Exercise objective:
Print the records below word for word, beginning with the first line and ending once the line containing "potted plant: none [1262,480,1307,573]" is printed.

Source material:

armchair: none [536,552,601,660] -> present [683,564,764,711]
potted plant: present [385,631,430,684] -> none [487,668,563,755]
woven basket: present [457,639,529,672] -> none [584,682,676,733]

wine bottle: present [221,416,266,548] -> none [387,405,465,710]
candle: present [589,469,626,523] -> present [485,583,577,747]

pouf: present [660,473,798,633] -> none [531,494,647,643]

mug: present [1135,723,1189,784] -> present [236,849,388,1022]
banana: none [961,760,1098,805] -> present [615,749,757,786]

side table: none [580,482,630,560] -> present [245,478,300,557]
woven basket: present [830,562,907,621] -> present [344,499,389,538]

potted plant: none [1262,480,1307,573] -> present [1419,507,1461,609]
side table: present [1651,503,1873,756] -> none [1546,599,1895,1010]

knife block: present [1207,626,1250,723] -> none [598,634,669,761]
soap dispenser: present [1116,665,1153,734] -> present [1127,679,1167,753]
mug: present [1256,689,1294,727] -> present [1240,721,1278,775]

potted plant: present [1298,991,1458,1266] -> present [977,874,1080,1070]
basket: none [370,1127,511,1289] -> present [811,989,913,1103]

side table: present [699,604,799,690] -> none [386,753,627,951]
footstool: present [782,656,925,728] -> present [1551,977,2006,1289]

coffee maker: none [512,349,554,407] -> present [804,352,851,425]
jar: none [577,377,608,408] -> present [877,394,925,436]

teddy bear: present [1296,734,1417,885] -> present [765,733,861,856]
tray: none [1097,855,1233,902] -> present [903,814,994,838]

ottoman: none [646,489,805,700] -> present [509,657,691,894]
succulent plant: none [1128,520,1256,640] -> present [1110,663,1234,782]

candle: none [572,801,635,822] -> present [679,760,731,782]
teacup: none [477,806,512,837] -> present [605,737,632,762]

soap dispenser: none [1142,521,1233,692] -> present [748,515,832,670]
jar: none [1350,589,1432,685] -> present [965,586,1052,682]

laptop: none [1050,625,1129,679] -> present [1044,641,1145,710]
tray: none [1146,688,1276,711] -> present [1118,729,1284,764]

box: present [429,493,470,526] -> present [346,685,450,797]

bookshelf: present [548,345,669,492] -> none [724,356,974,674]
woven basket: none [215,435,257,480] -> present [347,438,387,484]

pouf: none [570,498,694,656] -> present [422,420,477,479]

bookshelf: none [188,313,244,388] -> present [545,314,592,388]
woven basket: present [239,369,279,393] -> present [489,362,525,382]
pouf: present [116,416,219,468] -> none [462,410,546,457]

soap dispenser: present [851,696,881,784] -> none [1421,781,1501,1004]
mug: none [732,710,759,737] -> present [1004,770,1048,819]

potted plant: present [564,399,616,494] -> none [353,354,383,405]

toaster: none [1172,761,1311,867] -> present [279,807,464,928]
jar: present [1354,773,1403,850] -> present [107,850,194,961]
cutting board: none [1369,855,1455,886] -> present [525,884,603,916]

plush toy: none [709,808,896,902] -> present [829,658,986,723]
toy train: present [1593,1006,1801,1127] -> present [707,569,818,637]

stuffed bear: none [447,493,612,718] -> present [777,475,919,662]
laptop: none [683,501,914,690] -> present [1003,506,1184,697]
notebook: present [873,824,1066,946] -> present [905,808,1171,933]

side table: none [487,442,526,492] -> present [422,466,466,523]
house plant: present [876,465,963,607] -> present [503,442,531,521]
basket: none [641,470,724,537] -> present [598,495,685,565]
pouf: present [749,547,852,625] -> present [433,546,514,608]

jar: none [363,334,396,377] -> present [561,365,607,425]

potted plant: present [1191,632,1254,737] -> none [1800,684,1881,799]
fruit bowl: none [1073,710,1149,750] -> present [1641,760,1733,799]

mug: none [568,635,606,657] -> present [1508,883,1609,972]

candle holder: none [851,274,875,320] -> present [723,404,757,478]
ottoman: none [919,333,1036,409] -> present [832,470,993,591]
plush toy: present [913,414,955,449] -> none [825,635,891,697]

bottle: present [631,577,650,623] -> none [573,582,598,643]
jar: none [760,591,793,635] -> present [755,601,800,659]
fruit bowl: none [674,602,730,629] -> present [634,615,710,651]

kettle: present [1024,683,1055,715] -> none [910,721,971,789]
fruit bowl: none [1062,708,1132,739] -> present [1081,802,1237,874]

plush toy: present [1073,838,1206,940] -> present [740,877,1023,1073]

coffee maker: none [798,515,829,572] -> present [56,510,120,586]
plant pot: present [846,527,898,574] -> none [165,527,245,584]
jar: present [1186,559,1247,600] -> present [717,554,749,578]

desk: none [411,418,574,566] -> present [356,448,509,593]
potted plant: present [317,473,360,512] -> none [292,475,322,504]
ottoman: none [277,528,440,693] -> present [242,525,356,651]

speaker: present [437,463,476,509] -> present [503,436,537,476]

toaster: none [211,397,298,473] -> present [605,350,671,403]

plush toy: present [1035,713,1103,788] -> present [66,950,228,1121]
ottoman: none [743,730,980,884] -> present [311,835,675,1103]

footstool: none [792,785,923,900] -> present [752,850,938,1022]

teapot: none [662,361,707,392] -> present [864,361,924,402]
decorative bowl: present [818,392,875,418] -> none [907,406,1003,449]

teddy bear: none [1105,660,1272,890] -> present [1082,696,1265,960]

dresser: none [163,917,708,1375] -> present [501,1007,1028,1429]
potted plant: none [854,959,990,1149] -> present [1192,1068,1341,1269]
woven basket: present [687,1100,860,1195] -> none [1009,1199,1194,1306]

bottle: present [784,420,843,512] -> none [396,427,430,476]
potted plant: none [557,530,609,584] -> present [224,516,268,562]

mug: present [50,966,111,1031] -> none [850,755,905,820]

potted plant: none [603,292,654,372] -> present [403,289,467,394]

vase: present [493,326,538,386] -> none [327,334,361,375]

Exercise answer:
armchair: none [536,552,601,660] -> present [683,564,764,711]
potted plant: present [385,631,430,684] -> none [487,668,563,755]
woven basket: present [457,639,529,672] -> none [584,682,676,733]

wine bottle: present [221,416,266,548] -> none [387,405,465,710]
candle: present [589,469,626,523] -> present [485,583,577,747]

pouf: present [660,473,798,633] -> none [531,494,647,643]

mug: present [1135,723,1189,784] -> present [236,849,388,1022]
banana: none [961,760,1098,805] -> present [615,749,757,786]

side table: none [580,482,630,560] -> present [245,478,300,557]
woven basket: present [830,562,907,621] -> present [344,499,389,538]

potted plant: none [1262,480,1307,573] -> present [1419,507,1461,609]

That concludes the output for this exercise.